63MB LOWMEM available.
[...]
found a suitable region at 0x18800000 of size 0xb8553000 (3092590592). Our size request is 0xcd000000 (3439329280)
sPhysicalBankStart = 0x18800000, physMemSize = 0xb7b53000 (3082104832), sIORemapBase = 0x47000000
47000000..feb53000 is ioremapped memory, 3082104832 bytes, physicalBankStart @ 0x18800000
2939 MiB of the 3072 MiB kernel virtual address space is used for the synthesizer heap, and the UI now reports a whopping 2277 MiB of user sample memory available (after subtracting other synth memory usage).
2277 MiB. Count them.
This is as far as we can go. Pushing the kernel direct map lower might work, but
that gives diminishing returns (at most 64 MiB more), and we’re already running
into the 3.26 GiB available from the BIOS as low memory already (remember that
userspace takes up 384 MiB of that). To get as much as 512 MiB more of sample
memory, we’d need a custom kernel with a nonstandard 0.5G/3.5G virtual address
space split, PAE enabled to use high memory for userspace, and several patches
to OA.ko to handle that—but the patching required may or may not be
feasible, since PAE will likely cause binary module compatibility problems.
There are a few small improvements that could be made (right now the kernel
wastes 8 MiB of RAM in overlapped PCI address space), but they are not worth
the effort to fix. For now, this is as good as it’s going to get.
Things left to do
The upgraded Kronos works great, but there are a few issues that I’d like to look at.

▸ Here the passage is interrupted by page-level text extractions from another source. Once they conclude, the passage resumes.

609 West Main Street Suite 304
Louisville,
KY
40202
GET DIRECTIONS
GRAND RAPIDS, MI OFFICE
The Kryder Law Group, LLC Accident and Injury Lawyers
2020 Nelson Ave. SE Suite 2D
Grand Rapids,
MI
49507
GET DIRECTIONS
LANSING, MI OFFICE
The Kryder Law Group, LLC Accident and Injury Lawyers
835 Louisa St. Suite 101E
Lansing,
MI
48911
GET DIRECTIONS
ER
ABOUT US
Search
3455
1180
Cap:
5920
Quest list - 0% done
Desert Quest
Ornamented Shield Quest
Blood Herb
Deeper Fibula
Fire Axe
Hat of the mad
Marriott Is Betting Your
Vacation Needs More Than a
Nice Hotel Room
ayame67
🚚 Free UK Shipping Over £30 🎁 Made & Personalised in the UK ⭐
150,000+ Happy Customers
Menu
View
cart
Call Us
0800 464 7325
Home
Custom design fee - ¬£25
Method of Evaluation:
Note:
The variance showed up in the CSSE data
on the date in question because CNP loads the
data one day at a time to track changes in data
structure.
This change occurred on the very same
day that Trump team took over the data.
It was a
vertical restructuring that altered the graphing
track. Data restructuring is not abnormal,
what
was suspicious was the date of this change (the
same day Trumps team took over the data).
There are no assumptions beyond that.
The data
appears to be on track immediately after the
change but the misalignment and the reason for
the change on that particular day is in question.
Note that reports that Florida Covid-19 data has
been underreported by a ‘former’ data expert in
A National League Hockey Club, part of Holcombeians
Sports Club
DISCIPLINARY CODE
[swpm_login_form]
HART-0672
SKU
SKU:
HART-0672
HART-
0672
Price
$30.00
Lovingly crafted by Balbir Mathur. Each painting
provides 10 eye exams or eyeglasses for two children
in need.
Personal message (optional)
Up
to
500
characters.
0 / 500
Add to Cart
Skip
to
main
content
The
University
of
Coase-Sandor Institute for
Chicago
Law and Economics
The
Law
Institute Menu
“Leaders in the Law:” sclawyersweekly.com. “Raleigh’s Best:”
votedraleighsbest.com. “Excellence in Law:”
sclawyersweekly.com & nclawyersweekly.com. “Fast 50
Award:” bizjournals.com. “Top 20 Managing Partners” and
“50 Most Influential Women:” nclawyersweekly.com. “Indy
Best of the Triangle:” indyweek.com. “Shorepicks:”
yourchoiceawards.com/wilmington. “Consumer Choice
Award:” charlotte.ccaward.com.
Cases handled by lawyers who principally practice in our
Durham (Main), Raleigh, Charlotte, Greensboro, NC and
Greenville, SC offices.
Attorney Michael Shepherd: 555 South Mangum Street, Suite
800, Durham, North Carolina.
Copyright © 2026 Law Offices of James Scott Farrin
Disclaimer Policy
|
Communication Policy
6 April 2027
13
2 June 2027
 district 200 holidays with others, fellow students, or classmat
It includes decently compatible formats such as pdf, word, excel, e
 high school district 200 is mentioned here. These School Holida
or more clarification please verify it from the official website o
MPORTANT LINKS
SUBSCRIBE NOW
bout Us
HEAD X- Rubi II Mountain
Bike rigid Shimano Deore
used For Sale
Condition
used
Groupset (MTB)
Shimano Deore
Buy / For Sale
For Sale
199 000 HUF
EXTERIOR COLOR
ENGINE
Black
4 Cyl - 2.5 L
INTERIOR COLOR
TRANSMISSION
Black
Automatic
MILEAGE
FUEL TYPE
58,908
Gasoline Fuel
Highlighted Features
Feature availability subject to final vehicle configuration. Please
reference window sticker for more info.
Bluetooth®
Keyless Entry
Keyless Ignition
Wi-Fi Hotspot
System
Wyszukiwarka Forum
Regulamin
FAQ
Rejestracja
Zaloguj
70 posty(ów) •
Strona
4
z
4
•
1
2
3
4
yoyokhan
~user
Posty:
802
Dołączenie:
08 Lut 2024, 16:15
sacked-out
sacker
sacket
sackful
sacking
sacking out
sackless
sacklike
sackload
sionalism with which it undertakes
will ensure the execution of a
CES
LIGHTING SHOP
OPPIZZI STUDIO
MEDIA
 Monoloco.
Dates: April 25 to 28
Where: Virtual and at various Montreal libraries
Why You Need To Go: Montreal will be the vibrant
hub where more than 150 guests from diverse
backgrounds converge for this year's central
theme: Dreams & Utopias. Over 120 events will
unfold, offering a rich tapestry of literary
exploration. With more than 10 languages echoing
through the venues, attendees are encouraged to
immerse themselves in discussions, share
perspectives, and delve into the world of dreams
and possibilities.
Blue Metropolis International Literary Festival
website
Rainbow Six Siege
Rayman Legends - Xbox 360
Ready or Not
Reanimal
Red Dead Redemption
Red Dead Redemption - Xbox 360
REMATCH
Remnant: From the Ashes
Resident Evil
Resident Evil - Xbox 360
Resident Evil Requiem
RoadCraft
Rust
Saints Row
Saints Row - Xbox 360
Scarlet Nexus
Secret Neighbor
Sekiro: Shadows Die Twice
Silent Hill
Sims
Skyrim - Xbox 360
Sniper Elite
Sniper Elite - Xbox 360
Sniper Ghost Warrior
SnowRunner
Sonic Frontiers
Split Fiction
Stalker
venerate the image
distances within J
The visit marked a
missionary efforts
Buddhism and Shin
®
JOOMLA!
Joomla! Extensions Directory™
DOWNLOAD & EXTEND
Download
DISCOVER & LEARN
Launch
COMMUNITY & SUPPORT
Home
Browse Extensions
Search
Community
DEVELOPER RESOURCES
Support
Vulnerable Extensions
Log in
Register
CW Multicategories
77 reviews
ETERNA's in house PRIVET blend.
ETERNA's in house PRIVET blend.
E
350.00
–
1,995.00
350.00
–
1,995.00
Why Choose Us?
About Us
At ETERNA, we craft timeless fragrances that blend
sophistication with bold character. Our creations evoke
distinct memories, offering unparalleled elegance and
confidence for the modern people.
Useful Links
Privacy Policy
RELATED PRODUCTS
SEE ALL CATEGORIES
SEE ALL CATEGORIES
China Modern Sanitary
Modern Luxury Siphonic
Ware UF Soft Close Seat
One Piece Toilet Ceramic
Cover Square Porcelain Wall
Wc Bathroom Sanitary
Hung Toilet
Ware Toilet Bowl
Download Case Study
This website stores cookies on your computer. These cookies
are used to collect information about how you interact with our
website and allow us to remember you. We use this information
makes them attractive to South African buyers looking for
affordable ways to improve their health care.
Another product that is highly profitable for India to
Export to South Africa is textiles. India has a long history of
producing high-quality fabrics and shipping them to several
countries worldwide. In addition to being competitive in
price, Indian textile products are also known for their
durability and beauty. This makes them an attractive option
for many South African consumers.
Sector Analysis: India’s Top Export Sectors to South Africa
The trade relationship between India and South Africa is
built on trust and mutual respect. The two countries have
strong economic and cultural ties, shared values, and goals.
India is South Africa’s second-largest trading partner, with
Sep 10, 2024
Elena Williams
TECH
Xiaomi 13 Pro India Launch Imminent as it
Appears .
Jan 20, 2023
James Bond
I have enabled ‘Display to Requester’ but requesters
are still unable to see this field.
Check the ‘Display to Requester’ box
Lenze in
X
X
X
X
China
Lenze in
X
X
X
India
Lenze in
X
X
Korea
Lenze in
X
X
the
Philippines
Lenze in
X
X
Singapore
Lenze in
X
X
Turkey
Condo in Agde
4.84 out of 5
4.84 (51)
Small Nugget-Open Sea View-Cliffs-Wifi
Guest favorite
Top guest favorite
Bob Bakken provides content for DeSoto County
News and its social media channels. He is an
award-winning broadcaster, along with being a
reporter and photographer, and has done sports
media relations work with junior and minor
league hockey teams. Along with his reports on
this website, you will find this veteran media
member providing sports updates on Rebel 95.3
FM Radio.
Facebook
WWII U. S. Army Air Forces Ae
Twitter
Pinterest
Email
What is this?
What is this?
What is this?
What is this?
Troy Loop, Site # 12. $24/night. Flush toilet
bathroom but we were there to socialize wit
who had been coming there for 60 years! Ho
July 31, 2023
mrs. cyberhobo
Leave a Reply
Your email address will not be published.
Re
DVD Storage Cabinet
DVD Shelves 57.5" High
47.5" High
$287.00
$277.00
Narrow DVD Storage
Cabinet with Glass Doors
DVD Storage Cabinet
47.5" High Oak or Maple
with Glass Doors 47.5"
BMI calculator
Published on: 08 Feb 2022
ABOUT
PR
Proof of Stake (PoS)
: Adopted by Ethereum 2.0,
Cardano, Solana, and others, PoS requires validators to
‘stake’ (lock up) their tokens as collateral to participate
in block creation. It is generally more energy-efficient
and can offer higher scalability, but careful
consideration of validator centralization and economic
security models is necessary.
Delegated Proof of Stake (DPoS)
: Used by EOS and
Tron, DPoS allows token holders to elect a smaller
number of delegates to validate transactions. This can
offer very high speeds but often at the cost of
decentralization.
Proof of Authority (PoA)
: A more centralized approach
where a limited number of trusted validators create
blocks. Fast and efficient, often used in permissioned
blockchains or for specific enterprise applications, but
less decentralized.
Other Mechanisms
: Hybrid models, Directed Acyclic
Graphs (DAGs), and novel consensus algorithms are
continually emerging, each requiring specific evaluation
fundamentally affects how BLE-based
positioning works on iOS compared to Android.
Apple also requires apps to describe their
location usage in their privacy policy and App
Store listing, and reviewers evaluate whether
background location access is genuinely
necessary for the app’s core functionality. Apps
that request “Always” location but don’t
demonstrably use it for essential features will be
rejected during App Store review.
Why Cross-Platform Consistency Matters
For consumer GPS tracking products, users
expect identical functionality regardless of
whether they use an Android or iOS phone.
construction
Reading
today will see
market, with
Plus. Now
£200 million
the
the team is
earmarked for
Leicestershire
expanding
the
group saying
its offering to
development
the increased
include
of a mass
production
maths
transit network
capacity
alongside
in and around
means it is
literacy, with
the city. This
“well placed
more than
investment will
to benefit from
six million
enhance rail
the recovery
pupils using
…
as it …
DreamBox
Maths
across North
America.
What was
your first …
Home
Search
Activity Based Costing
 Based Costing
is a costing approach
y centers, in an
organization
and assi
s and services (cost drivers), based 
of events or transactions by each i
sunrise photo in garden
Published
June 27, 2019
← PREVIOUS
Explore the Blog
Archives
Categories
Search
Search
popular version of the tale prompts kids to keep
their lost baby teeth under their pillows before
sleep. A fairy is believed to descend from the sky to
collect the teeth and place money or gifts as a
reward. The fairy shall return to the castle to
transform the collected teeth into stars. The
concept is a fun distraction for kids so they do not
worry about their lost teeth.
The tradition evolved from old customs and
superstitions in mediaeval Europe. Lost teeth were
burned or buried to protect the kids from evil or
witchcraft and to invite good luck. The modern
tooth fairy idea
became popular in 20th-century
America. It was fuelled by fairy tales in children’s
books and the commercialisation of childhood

There is at least one Combi that has issues: I-A010 Phantasies crashes the
whole Kronos if the polyphony climbs too high (this is very easy with that
patch even when playing normally, no need to mash keys). This doesn’t happen
with the original CostProfile data, which limits polyphony to avoid
overloading the CPU. My guess is that this is a synthesizer bug that is simply
never triggered on the original hardware because the voice stealer kicks in
and drops voices much earlier. At least restoring the CostProfile file works
around this (though it limits effective synth performance to that of the
original hardware), and switching that file around is easy, so nothing major is
lost.
I suspect that the CPU pinning may be wrong on the new hardware. Both the old and the new CPU are dual core hyperthreaded CPUs, but the order of the CPUs is different: on the Atom, CPUs 0,1 and 2,3 are the thread pairs, while on the Skylake they are 0,2 and 1,3. This might mean that a single core ends up effectively carrying both the synth and effects load on two threads. Then again, the new CPU is so much more massively powerful that this may not matter…
So far I’ve been using kronoshacker’s precompiled kernel, since it seems to work well, but I do intend to compile my own and put up my own patchset branch on github when I get a chance.